In the history of African-American media, the White House and the President’s office only had a relationship with our community when two events were coming up – the Midterm and the General Elections.
To date, while President Obama, the First Lady and the White House have given access to historic Black publications such as Essence and Ebony, it hasn’t trickled down to the African-American journalists who run some of the top 24 hour news sites in the country. From sites like TheLoop21, TheGrio and ourselves; to smaller publications like Jack and Jill Politics, we never expected to receive the same access CNN and ABC were granted, but we at least wanted access and that wasn’t being offered.
So when 15 of the top African-American sites on the Internet were invited to the White House for their first African American Online Summit, you can understand why many of us thought this was a one-time event. A one time event because it was less than a month before the Midterms, and the Democrats are in danger of losing seats that can greatly alter President Obama’s aspirations in the next two years. A one time event because many of us have been turned down by the White House’s press office when requesting an interview.
But what was looked upon by some as an event to implore us to post pro-Obama articles leading up to the midterms, turned out to be an historic summit; a summit that can give Black and Latino journalists access to the White House way after the time of a Black President; if future administrations follow their lead.
When we each entered the Eisenhower Building and made our way to our meeting room, we were shocked by the amount of people the White House deployed to sit and talk with us at this summit.

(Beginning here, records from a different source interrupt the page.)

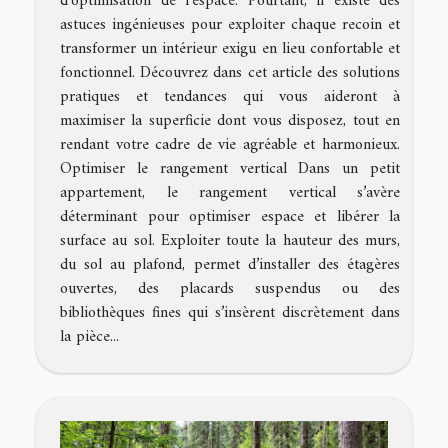
d'optimisation de l’espace. Pourtant, il existe des
astuces ingénieuses pour exploiter chaque recoin et
transformer un intérieur exigu en lieu confortable et
fonctionnel. Découvrez dans cet article des solutions
pratiques et tendances qui vous aideront à
maximiser la superficie dont vous disposez, tout en
rendant votre cadre de vie agréable et harmonieux.
Optimiser le rangement vertical Dans un petit
appartement, le rangement vertical s’avère
déterminant pour optimiser espace et libérer la
surface au sol. Exploiter toute la hauteur des murs,
du sol au plafond, permet d’installer des étagères
ouvertes, des placards suspendus ou des
bibliothèques fines qui s’insèrent discrètement dans
la pièce...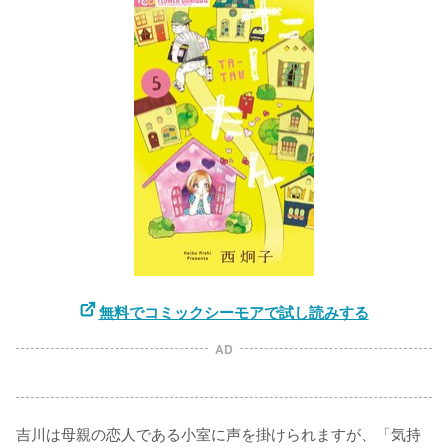
無料でコミックシーモアで試し読みする
AD
吉川は母親の恋人である小室に声を掛けられますが、「気持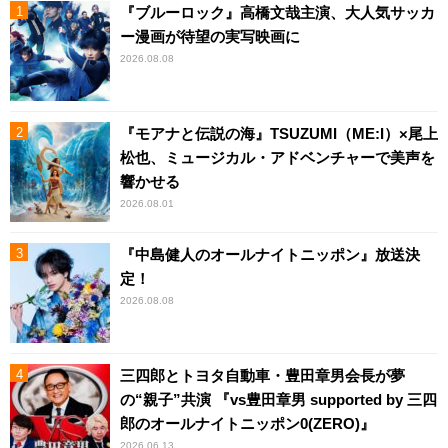
『ブルーロック』高橋文哉主演、大人気サッカ
ー漫画が待望の実写映画に
2026.08.08
『モアナと伝説の海』TSUZUMI（ME:I）×尾上
松也、ミュージカル・アドベンチャーで美声を
響かせる
2026.08.01
『中島健人のオールナイトニッポン』放送決
定！
2026.08.08
三四郎とトヨタ自動車・豊田章男会長が夢
の“親子”共演 『vs豊田章男 supported by 三四
郎のオールナイトニッポン0(ZERO)』
2026.06.13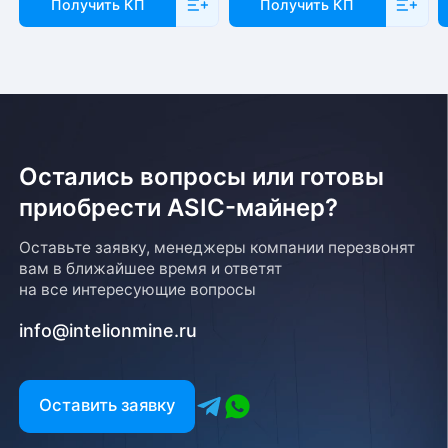
Получить КП
Получить КП
Остались вопросы или готовы
приобрести ASIC-майнер?
Оставьте заявку, менеджеры компании перезвонят
вам в ближайшее время и ответят
на все интересующие вопросы
info@intelionmine.ru
Оставить заявку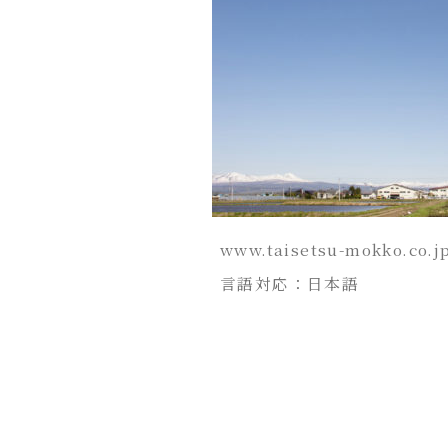
www.taisetsu-mokko.co.j
言語対応：日本語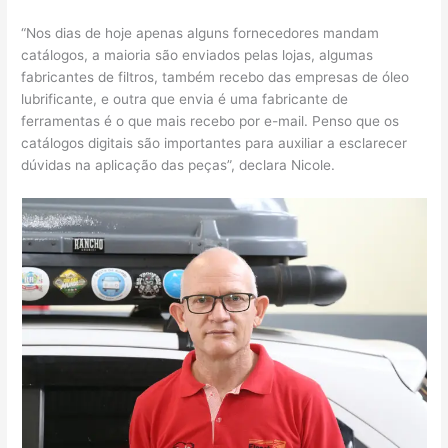
“Nos dias de hoje apenas alguns fornecedores mandam
catálogos, a maioria são enviados pelas lojas, algumas
fabricantes de filtros, também recebo das empresas de óleo
lubrificante, e outra que envia é uma fabricante de
ferramentas é o que mais recebo por e-mail. Penso que os
catálogos digitais são importantes para auxiliar a esclarecer
dúvidas na aplicação das peças”, declara Nicole.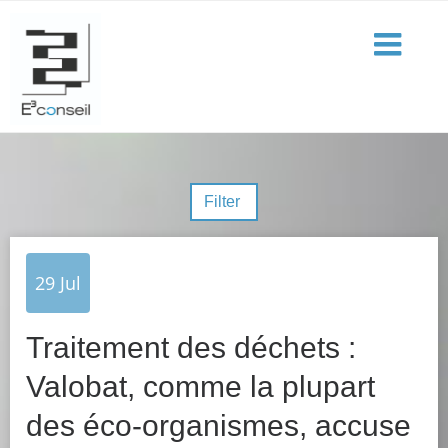
Filter
29
Jul
Traitement des déchets :
Valobat, comme la plupart
des éco-organismes, accuse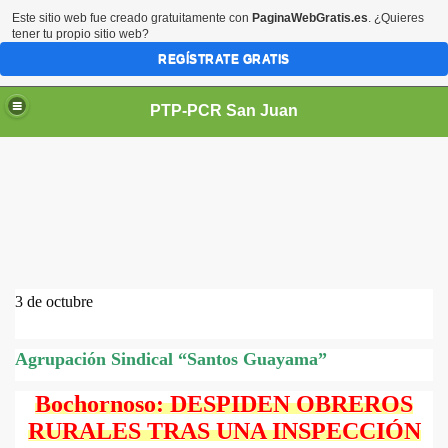
Este sitio web fue creado gratuitamente con
PaginaWebGratis.es
. ¿Quieres
tener tu propio sitio web?
REGÍSTRATE GRATIS
PTP-PCR San Juan
PUEBLO
3 de octubre
Agrupación Sindical “Santos Guayama”
Bochornoso: DESPIDEN OBREROS
RURALES TRAS UNA INSPECCIÓN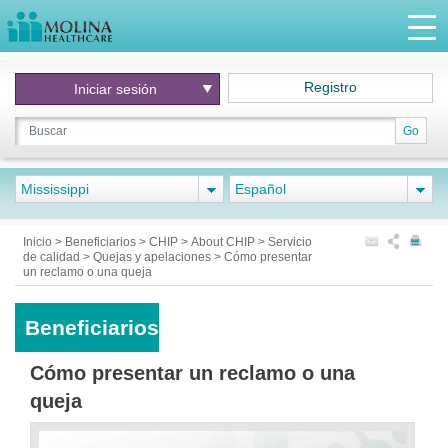
Registro
Iniciar
sesión
Go
Mississippi
Español
Inicio
>
Beneficiarios
>
CHIP
>
About CHIP
>
Servicio
de calidad
>
Quejas y apelaciones
>
Cómo presentar
un reclamo o una queja
Beneficiarios
Cómo presentar un reclamo o una
queja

Names like Michael Strautmanis, Jared Bernstein, Michael Blake, Russlyn Ali, Dr. Garrett Graham and Valerie Jarrett. The icing on the cake was President Barack Obama, who formally introduced himself to us and delivered a personal message highlighting the importance of the work we’re doing.
But what was just as important was that this was the first time many of us met each other; the same people we would call competitors at the office, but we’ve come to realize that even if we’re fighting for positioning in the same space, we’re all fighting for something bigger which is to bring Minority Journalism to the forefront.
While we sat through important policy briefings on Clean Energy, Health-Care and Civil Rights, we realized that this event wasn’t about getting us to push the Obama Administration’s message harder leading up to November, it was all about us finally landing both feet in the door, when we never really entered despite having our nation’s first Black President for close to two years.
In the end, some left this meeting thinking the door was still closed. Others left the meeting thinking it was slightly ajar. What I chose to focus on is that we were inside the White House and the President took time out of his busy schedule to meet with us. The door still may not be as wide open as it is for others, but it’s as open as its ever been thanks to the White House, the work we’ve done, and how far we have come.